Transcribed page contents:
+ + + + + + +
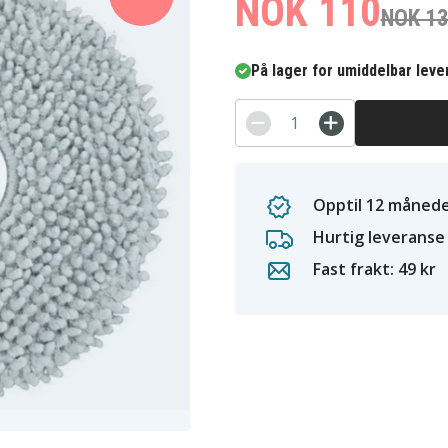
NOK 110
NOK 1
På lager for umiddelbar leve
Opptil 12 månede
Hurtig leveranse
Fast frakt: 49 kr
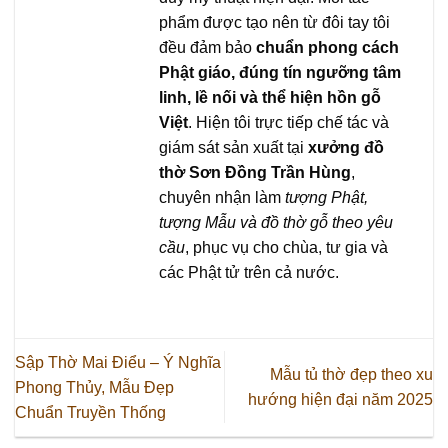
phẩm được tạo nên từ đôi tay tôi
đều đảm bảo
chuẩn phong cách
Phật giáo, đúng tín ngưỡng tâm
linh, lề nối và thể hiện hồn gỗ
Việt
. Hiện tôi trực tiếp chế tác và
giám sát sản xuất tại
xưởng đồ
thờ Sơn Đồng Trần Hùng
,
chuyên nhận làm
tượng Phật,
tượng Mẫu và đồ thờ gỗ theo yêu
cầu
, phục vụ cho chùa, tư gia và
các Phật tử trên cả nước.
Sập Thờ Mai Điểu – Ý Nghĩa
Mẫu tủ thờ đẹp theo xu
Phong Thủy, Mẫu Đẹp
hướng hiện đại năm 2025
Chuẩn Truyền Thống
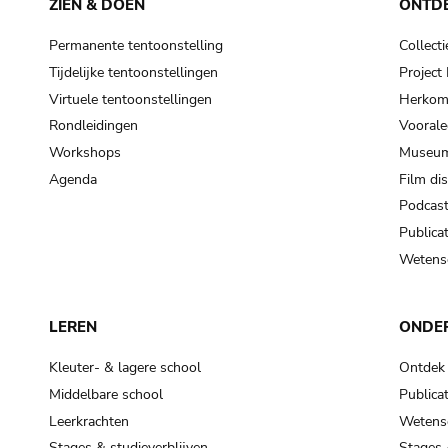
ZIEN & DOEN
ONTD
Permanente tentoonstelling
Collecti
Tijdelijke tentoonstellingen
Projec
Virtuele tentoonstellingen
Herkoms
Rondleidingen
Voorale
Workshops
Museum
Agenda
Film di
Podcas
Publicat
Wetensc
LEREN
ONDE
Kleuter- & lagere school
Ontdek
Middelbare school
Publicat
Leerkrachten
Wetensc
Stages & studieverblijven
Stages 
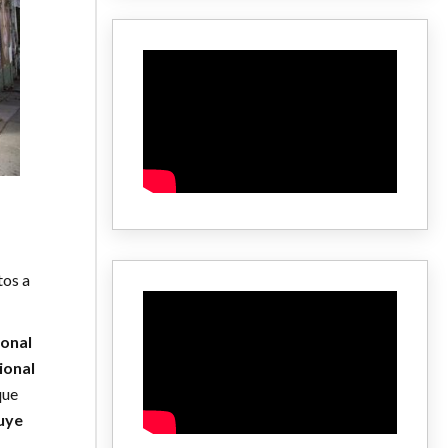
tos a
ional
ional
que
tuye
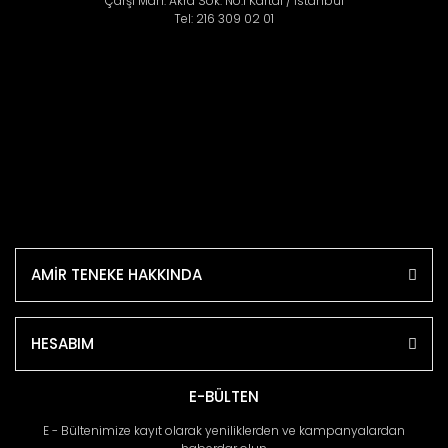
Çarşı Mah. Akra Sok. No:1 Kartal / İstanbul
Tel: 216 309 02 01
AMİR TENEKE HAKKINDA
HESABIM
E-BÜLTEN
E - Bültenimize kayıt olarak yeniliklerden ve kampanyalardan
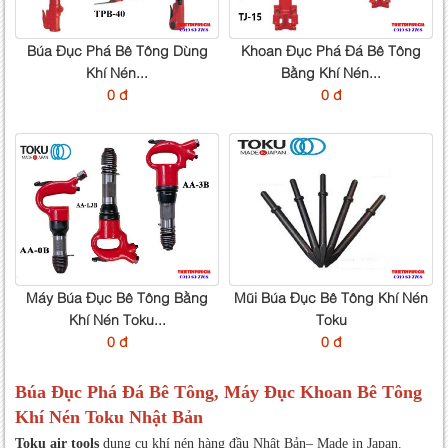
Búa Đục Phá Bê Tông Dùng
Khoan Đục Phá Đá Bê Tông
Khí Nén...
Bằng Khí Nén...
0 đ
0 đ
Máy Búa Đục Bê Tông Bằng
Mũi Búa Đục Bê Tông Khí Nén
Khí Nén Toku...
Toku
0 đ
0 đ
Búa Đục Phá Đá Bê Tông, Máy Đục Khoan Bê Tông
Khí Nén Toku Nhật Bản
Toku air tools
dụng cụ khí nén hàng đầu Nhật Bản– Made in Japan.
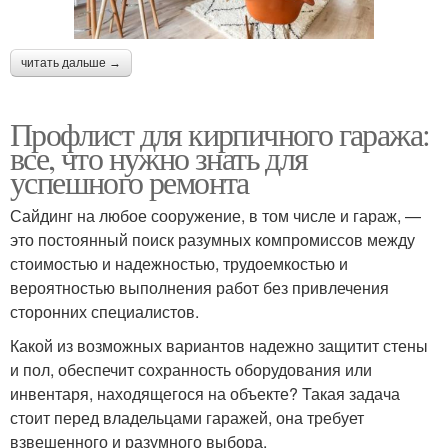
читать дальше →
Профлист для кирпичного гаража:
все, что нужно знать для
успешного ремонта
Сайдинг на любое сооружение, в том числе и гараж, —
это постоянный поиск разумных компромиссов между
стоимостью и надежностью, трудоемкостью и
вероятностью выполнения работ без привлечения
сторонних специалистов.
Какой из возможных вариантов надежно защитит стены
и пол, обеспечит сохранность оборудования или
инвентаря, находящегося на объекте? Такая задача
стоит перед владельцами гаражей, она требует
взвешенного и разумного выбора.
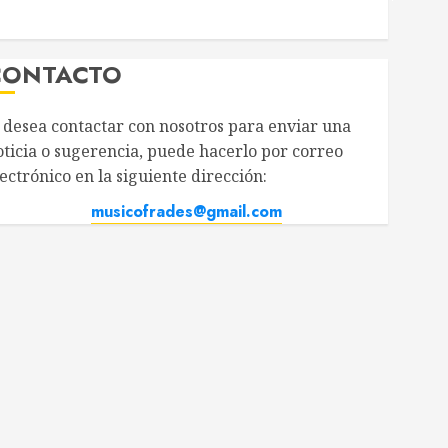
CONTACTO
i desea contactar con nosotros para enviar una
oticia o sugerencia, puede hacerlo por correo
ectrónico en la siguiente dirección:
musicofrades@gmail.com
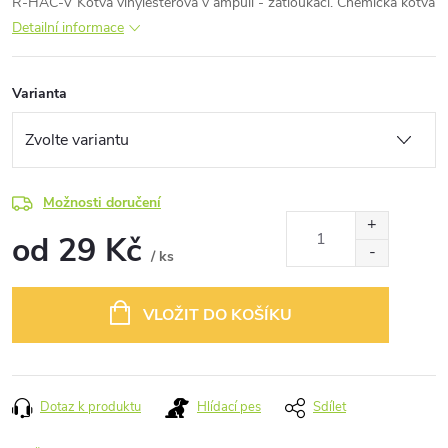
R-HAC-V Kotva vinylesterová v ampuli - zatloukací.
Chemická kotva
Detailní informace
Varianta
Možnosti doručení
od
29 Kč
/ ks
Měrná
cena:
VLOŽIT DO KOŠÍKU
Dotaz k produktu
Hlídací pes
Sdílet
+ + + + + + +
Task |
Where a line of the data above includes the string "tentoonstellingen", pull it out.

Solved exercise |
Tijdelijke tentoonstellingen
Virtuele tentoonstellingen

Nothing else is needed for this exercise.